>> Begin Extracted records

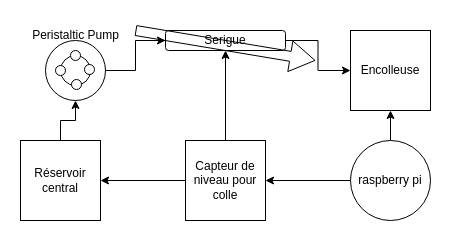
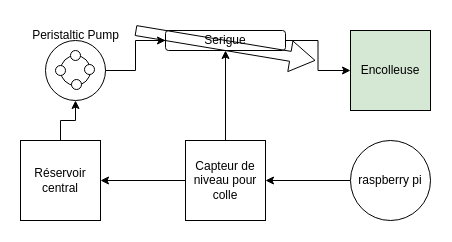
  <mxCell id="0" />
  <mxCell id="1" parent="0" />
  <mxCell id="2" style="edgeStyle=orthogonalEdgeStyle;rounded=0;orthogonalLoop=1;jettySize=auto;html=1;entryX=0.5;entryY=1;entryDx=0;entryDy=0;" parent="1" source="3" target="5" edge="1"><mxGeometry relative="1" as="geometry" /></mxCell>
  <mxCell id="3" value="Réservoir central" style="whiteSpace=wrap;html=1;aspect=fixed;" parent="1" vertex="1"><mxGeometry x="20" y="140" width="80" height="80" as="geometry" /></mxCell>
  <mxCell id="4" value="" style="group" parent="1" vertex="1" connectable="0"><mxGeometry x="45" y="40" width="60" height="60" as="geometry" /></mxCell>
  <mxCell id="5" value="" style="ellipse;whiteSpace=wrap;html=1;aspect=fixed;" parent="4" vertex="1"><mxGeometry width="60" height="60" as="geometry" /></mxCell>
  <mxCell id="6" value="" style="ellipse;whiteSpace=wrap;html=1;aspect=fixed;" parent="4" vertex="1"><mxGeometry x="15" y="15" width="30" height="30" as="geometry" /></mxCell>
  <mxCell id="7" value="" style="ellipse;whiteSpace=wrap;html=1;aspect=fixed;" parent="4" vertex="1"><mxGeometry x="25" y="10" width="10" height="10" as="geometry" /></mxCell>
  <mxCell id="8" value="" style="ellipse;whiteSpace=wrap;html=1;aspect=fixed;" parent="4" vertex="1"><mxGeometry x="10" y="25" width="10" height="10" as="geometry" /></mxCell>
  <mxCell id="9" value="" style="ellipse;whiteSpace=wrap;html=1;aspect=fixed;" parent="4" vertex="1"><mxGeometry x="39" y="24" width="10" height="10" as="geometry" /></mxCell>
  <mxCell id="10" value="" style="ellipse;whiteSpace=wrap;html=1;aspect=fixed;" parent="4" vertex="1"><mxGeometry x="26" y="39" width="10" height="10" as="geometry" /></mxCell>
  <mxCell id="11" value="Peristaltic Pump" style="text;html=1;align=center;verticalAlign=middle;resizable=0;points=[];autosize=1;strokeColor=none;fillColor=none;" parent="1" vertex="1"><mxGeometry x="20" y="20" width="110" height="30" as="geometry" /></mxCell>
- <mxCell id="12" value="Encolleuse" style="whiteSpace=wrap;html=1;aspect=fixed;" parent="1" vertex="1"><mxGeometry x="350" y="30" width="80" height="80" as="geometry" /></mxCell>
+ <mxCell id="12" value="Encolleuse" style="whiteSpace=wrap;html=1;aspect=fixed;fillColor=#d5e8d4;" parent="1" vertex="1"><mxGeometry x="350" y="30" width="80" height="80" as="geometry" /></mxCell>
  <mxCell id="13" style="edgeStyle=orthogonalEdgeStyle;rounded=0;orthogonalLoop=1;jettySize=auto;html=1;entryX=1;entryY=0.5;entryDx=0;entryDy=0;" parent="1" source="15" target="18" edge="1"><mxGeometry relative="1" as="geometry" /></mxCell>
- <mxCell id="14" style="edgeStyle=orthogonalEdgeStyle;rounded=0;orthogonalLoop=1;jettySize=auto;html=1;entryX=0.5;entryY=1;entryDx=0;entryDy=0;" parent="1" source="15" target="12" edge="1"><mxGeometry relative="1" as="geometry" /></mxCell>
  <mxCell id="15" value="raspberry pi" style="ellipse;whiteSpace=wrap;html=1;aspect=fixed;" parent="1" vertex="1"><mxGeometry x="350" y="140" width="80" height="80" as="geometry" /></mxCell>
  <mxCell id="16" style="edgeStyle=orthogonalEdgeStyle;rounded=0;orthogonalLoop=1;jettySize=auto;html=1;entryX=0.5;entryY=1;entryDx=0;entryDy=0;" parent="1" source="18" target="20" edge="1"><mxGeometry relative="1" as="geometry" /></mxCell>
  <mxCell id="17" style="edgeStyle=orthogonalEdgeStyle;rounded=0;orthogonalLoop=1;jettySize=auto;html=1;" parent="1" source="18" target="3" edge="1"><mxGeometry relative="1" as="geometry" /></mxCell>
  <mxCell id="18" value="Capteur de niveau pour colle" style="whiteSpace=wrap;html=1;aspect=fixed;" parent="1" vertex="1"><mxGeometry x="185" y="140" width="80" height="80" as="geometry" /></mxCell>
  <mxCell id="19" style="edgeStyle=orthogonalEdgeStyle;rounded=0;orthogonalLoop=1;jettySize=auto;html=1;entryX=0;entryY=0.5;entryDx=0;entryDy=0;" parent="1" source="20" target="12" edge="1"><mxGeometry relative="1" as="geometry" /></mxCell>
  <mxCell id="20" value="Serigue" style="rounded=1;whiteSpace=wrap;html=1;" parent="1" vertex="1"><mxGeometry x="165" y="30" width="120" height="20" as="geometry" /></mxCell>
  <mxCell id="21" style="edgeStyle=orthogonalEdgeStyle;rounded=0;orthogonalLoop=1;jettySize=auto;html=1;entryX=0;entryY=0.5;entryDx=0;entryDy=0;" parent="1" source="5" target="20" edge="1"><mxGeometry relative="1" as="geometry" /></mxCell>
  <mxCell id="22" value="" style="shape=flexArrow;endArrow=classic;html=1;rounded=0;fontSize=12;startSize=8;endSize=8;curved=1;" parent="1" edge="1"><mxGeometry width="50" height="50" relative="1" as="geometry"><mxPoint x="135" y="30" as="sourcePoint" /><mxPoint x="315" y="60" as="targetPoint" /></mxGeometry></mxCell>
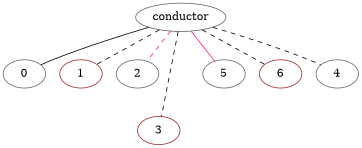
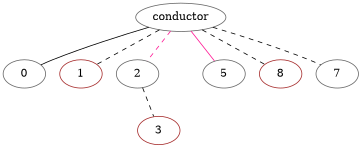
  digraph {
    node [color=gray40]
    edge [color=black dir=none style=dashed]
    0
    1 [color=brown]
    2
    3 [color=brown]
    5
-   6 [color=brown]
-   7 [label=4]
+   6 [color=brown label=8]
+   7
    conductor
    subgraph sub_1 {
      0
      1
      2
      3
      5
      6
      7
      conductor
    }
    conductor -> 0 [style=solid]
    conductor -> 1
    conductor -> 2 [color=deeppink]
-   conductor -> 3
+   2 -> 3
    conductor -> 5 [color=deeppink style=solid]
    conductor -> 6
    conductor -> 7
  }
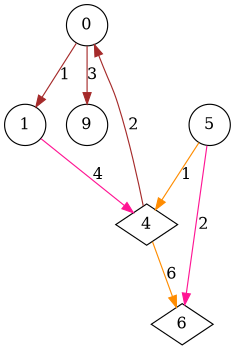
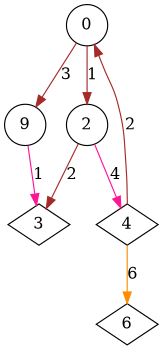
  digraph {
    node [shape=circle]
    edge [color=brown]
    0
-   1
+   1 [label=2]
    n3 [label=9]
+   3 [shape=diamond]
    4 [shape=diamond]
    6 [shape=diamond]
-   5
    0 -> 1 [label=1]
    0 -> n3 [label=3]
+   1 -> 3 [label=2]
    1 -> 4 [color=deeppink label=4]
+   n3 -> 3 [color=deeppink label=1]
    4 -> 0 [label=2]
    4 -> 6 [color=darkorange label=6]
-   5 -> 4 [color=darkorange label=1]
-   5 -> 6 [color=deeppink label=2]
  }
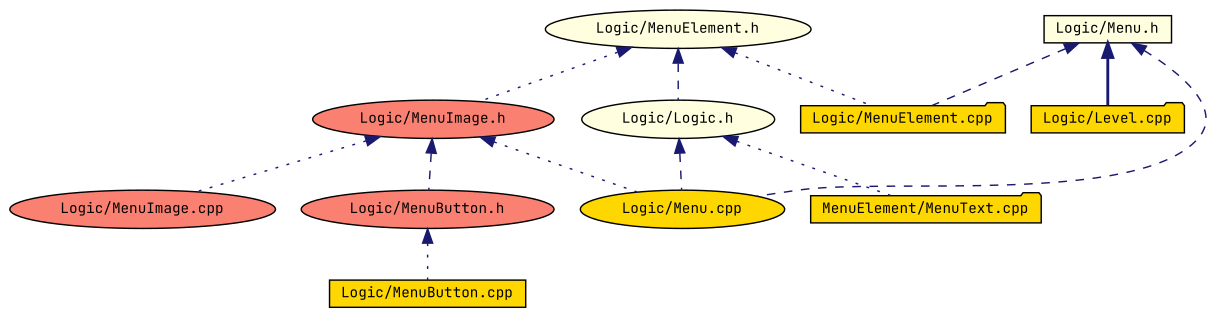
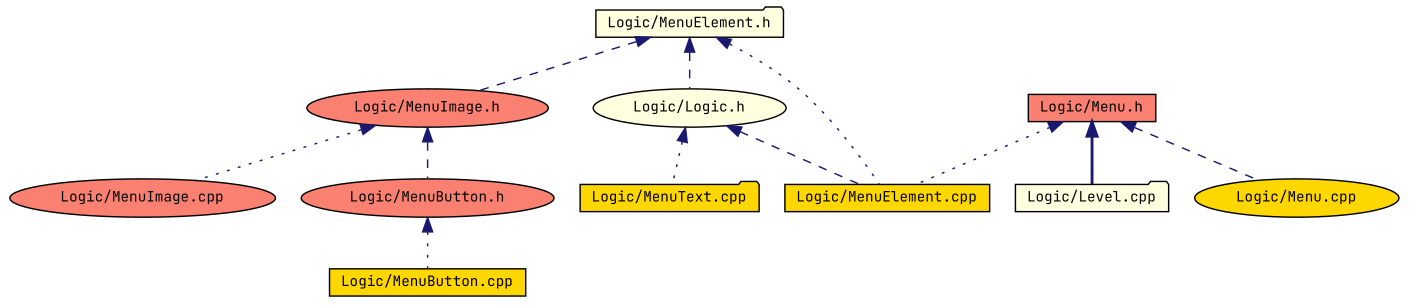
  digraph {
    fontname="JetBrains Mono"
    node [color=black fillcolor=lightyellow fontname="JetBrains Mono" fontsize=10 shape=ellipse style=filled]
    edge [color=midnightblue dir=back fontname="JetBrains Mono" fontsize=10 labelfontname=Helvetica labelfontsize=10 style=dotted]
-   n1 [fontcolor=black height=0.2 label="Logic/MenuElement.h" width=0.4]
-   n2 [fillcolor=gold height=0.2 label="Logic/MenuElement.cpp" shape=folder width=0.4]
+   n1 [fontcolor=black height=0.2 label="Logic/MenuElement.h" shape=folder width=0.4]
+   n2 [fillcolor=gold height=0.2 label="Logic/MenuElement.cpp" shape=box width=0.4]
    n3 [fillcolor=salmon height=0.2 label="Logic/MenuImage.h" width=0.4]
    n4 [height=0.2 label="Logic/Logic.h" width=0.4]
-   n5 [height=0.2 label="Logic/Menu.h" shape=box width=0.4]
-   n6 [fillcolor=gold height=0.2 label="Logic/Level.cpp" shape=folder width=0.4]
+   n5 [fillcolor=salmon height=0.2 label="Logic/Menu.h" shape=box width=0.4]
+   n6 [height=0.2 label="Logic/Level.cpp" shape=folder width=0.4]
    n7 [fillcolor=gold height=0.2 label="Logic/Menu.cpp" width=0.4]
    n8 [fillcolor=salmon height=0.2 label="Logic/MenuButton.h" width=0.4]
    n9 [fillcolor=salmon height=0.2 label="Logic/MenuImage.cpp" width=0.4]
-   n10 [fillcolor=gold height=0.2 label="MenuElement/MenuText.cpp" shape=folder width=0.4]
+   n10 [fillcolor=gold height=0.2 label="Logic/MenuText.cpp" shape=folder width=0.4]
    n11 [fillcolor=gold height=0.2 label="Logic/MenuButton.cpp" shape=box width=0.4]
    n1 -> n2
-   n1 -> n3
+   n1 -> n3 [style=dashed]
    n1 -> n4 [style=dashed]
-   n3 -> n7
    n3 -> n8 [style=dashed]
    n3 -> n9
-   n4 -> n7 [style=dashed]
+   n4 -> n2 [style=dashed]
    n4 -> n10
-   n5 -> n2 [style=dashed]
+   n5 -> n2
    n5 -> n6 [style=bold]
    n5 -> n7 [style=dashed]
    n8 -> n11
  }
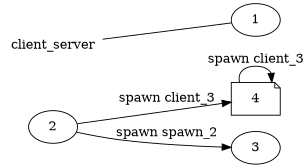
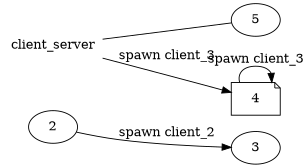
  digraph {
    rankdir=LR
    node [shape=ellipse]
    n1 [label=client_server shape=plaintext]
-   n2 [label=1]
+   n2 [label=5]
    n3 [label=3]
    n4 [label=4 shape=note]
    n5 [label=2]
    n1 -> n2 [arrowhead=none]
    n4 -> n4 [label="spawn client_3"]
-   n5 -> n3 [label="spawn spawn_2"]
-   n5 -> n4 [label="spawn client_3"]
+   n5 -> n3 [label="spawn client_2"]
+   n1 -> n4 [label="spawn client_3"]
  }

>> End Extracted records

Stated problem
Which lines of the listing above contain the string "salmon"? Show each of them in full.

Full response
    n3 [fillcolor=salmon height=0.2 label="Logic/MenuImage.h" width=0.4]
+   n5 [fillcolor=salmon height=0.2 label="Logic/Menu.h" shape=box width=0.4]
    n8 [fillcolor=salmon height=0.2 label="Logic/MenuButton.h" width=0.4]
    n9 [fillcolor=salmon height=0.2 label="Logic/MenuImage.cpp" width=0.4]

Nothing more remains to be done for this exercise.